Extract:
--- START ---

I made these the other night and froze them. This year 2013, Shavuot falls on May 14, 15 and 16th. I am taking the opportunity to bake some dairy treats. Boyus or some call them Bulemas are everyone’s favorite. Make some and your family will be grateful.
The hardest part of baking a boyu is getting the dough right. I prefer yeast dough with that special aroma and olive oil taste, crispy with just enough chew, it is the perfect pocket for salty cheesy spinach filling. The trick for getting the dough to stretch effortlessly is to make a soft dough, don’t handle it too much, and let it rest by giving a double rise and a double stretch.
One more thing, I always double or triple the recipe.
1 and 1/ 2 teaspoon active dry yeast
1 tablespoon sugar
2 cups warm water
1 tablespoon olive oil
6 cups better for bread flour (high gluten)
1 teaspoon sea salt
Flour for dusting
1/ 2 cup extra virgin olive oil
2 bags prewashed baby spinach
8 ounces mild feta cheese (Bulgarian style from Israel), crumbled
4 ounces sharp cheddar (I used Tillamook Kosher), grated on large holes of box grater
1 cup Parmesano Reggiano, finely grated
1/3 cup Kasseri Cheese, grated medium
1/3 cup Parmesano Reggiano, finely grated
When you start this project make sure you are not rushed for time. I do a lot of baking at night or start late afternoon.
In a two cup glass measure, combine yeast and sugar. Add warm water and stir. Add oil and set aside to proof. Place flour in a large mixing bowl, add salt and stir. After yeast and water mixture begins to foam (about 8 to 10 minutes), add yeast water to flour and mix by hand. Gather dough into a ball, working with your hands to incorporate all flour. Turn dough out onto a floured surface (marble, granite, or wood) and knead for five minutes by hand. Dough should be very soft and easy to knead.

--- END ---

Assignment 1:
Answer these questions about the boyu recipe:
(a) On which dates does Shavuot fall in 2013?
(b) About how long does the yeast and water mixture take to begin foaming?
(c) For how long should the dough be kneaded by hand?
Assignment 2:
Decide whether each statement agrees with the boyu recipe, and quote the words that settle it:
(a) The writer prefers a dough made without yeast.
(b) The filling uses two bags of prewashed baby spinach.
(c) The writer usually doubles or triples the recipe.
Assignment 3: Pick up the boyu recipe after its last sentence and continue the instructions.
The data after this point has no connection to the boyu recipe.

Extracted records:
--- START ---

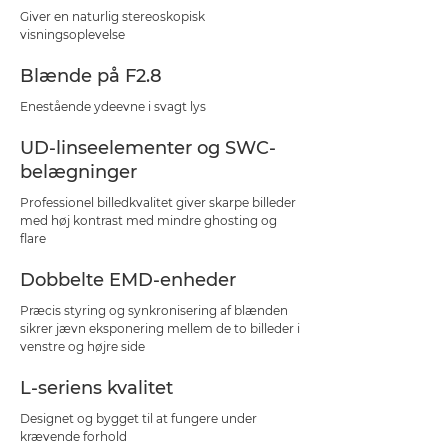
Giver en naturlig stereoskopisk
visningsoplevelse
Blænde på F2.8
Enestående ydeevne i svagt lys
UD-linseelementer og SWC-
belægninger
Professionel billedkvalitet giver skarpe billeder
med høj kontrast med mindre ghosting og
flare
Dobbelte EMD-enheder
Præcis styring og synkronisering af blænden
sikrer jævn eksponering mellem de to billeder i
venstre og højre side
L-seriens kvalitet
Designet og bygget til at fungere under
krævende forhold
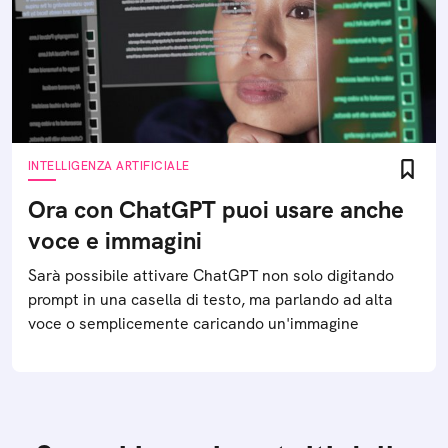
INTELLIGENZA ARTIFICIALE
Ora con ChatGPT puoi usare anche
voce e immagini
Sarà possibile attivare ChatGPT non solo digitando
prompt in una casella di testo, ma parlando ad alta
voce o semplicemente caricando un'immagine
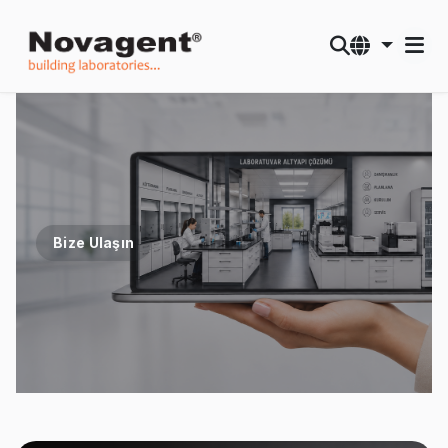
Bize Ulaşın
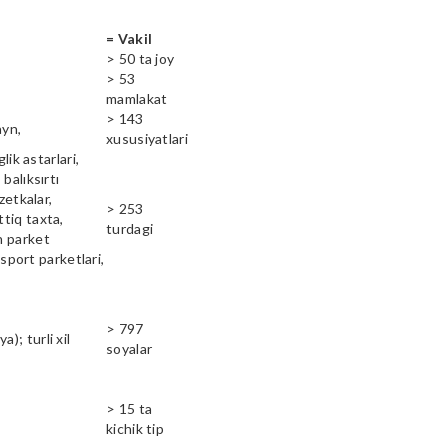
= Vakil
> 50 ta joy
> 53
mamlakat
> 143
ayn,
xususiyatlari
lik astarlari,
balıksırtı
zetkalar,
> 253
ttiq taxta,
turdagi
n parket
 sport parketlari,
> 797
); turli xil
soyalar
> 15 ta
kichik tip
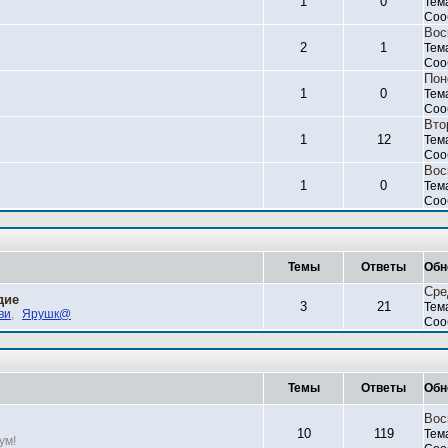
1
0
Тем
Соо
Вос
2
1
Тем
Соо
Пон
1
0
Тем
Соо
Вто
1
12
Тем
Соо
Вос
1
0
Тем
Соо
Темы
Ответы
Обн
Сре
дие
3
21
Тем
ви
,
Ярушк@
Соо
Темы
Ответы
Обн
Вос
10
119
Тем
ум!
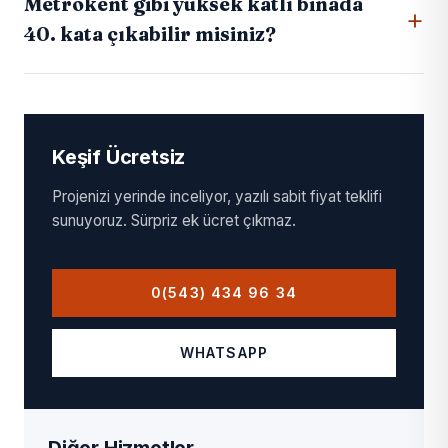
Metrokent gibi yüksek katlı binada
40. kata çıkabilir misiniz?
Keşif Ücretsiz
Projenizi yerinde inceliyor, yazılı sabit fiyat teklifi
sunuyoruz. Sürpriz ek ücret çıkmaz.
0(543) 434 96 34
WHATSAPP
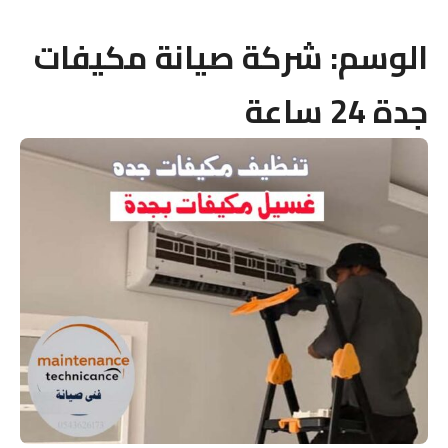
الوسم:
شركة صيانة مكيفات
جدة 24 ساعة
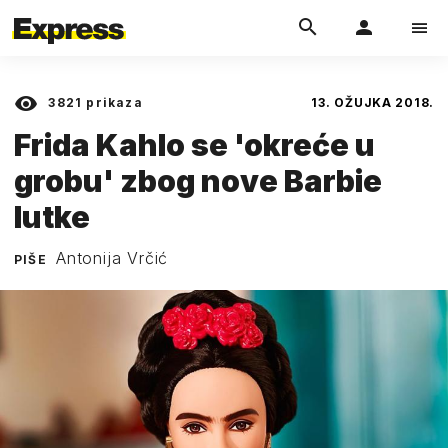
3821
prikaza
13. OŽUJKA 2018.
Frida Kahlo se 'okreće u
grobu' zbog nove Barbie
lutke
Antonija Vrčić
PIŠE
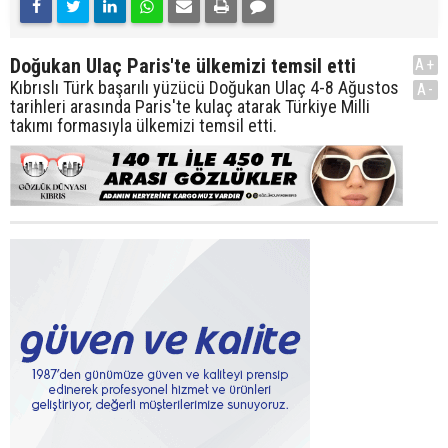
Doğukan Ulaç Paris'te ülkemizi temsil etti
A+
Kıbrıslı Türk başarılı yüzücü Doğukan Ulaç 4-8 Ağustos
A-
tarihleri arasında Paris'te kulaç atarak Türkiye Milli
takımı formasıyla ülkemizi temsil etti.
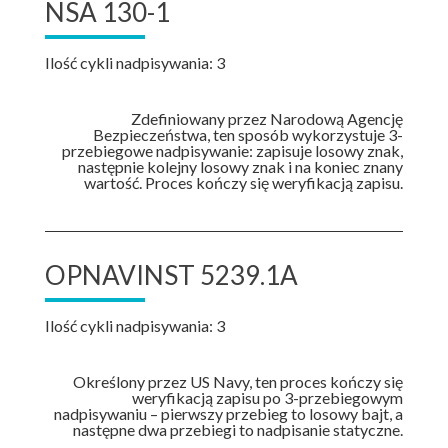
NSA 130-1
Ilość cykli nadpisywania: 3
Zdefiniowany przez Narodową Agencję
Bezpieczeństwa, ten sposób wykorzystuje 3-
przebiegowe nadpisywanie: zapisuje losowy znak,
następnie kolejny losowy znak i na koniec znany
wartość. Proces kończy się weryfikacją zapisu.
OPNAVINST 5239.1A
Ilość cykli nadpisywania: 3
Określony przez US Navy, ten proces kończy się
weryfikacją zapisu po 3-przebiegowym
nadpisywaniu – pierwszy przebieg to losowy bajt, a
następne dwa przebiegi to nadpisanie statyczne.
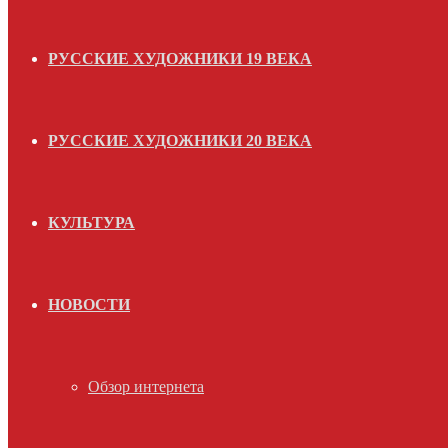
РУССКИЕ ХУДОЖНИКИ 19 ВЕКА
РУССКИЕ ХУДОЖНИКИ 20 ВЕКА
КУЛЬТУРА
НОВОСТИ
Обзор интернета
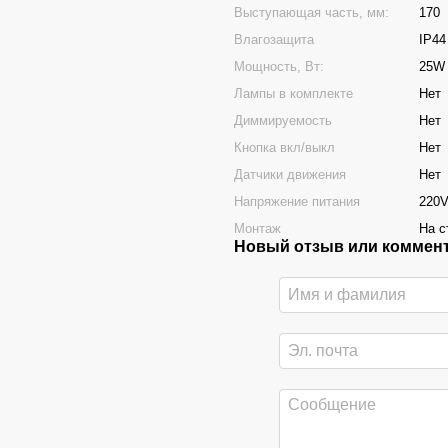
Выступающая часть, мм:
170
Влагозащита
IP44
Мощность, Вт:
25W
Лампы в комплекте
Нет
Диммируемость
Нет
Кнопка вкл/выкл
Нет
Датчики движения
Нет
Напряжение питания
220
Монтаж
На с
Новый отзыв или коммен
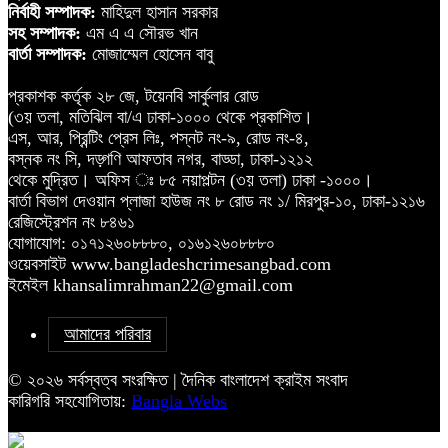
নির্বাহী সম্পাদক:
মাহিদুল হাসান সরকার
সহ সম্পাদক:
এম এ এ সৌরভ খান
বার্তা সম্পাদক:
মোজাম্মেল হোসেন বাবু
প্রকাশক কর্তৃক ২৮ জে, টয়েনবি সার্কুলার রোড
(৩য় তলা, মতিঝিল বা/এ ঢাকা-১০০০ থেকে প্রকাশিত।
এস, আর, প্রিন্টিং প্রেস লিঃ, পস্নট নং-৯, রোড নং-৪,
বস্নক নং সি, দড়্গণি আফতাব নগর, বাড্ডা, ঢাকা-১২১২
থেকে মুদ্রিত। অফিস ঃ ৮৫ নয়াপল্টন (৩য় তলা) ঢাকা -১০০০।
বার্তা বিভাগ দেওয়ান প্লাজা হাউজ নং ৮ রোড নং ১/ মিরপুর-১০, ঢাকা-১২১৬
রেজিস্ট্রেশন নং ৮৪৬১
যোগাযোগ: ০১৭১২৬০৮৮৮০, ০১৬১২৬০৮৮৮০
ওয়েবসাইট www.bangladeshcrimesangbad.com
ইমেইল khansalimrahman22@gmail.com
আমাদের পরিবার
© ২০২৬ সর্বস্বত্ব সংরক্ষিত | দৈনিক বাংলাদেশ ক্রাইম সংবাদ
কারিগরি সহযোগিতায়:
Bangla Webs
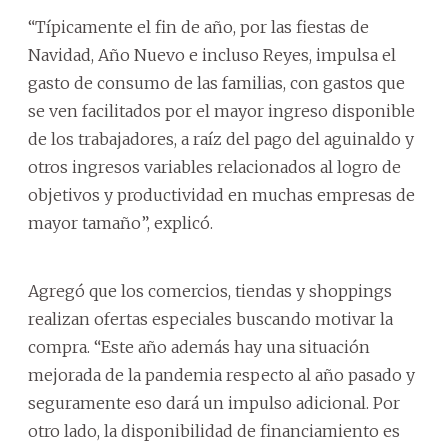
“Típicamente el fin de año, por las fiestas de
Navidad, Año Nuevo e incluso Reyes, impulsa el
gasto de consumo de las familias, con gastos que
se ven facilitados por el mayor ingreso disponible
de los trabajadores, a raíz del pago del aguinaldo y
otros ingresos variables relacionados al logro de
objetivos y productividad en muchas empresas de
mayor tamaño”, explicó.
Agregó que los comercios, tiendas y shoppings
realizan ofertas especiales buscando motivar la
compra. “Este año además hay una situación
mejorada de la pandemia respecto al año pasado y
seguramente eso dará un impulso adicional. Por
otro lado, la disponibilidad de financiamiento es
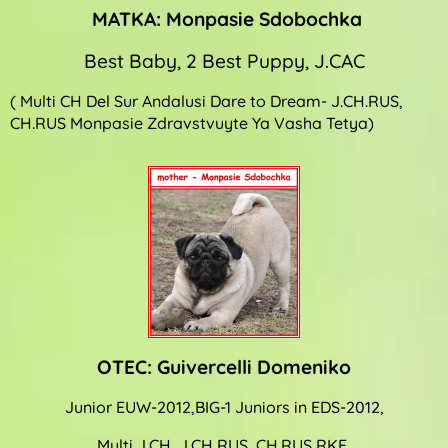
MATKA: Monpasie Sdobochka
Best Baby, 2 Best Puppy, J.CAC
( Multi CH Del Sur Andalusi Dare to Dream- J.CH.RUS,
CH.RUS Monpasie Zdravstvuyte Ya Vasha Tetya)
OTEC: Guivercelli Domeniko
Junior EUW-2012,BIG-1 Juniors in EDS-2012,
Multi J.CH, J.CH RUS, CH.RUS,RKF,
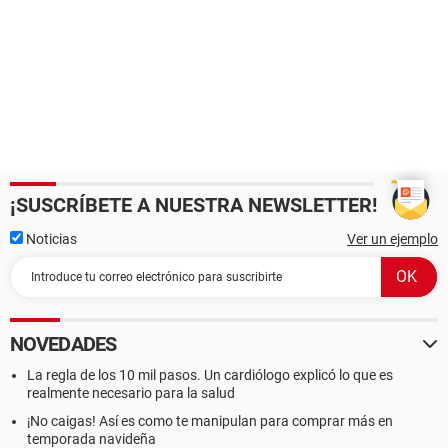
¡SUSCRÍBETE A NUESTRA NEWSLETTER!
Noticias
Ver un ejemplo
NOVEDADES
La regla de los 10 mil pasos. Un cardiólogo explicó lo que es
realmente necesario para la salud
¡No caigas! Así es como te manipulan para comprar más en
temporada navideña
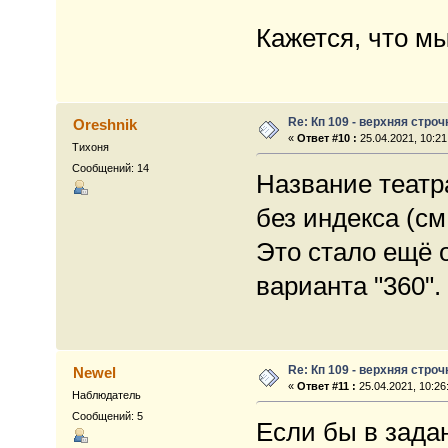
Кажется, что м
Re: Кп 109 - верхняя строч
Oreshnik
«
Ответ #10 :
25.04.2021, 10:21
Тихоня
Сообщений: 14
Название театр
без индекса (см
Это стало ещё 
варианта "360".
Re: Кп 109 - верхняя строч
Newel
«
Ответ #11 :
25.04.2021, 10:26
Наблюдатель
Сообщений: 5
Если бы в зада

--- END ---

Written response 1:
(a) May 14, 15 and 16.
(b) About 8 to 10 minutes.
(c) Five minutes.

Written response 2:
(a) No: "I prefer yeast dough with that special aroma and olive oil taste"
(b) Yes: "2 bags prewashed baby spinach"
(c) Yes: "I always double or triple the recipe."

Written response 3:
Place dough in a large clean bowl coated with oil. Loosely cover with plastic wrap and then a tea towel. and let it rise for two to two and one half hours. After first rise, gently press dough down and divide into quarters. Form quarters into flat balls without working dough. Set four balls of dough onto a silpat lined baking sheet greased with a bit of olive oil. Loosely cover dough and let it rise for one more hour.
In the meantime, prepare spinach filling. Chop spinach into thin ribbons first and then cut crosswise. Place chopped spinach in a large bowl and combine with cheeses.
Divide each ball of dough into 4 pieces. Stretch out each piece with hands to about 5 x 7 inches. Dough should stretch easily. Set stretched pieces on work surface. Let them rest 5 to 10 minutes while you do the initial stretch to all pieces of dough.
Heat oven to 400°F. For this next step, I prefer a wood board or you could use the back of a large baking sheet. Place a few drops of oil on the surface of your choice. Oil your hands and stretched dough out to a large rectangle around 18 x 10 inches using the back of your hands. Dough will be very thin and transparent. Dough stretches easily. Don’t worry if you get a hole, it will get covered when you roll up the boyu.
Take a handful of filling about 1/ 2 cup or more and spread it in a narrow line along the long side of dough about 2 to 3 inches from the edge. Roll up bulema into a long cylinder and coil into a circle like a cinnamon roll. Place on silpat lined baking sheet. Sprinkle with remaining Parmesano. Repeat until all spinach is used up.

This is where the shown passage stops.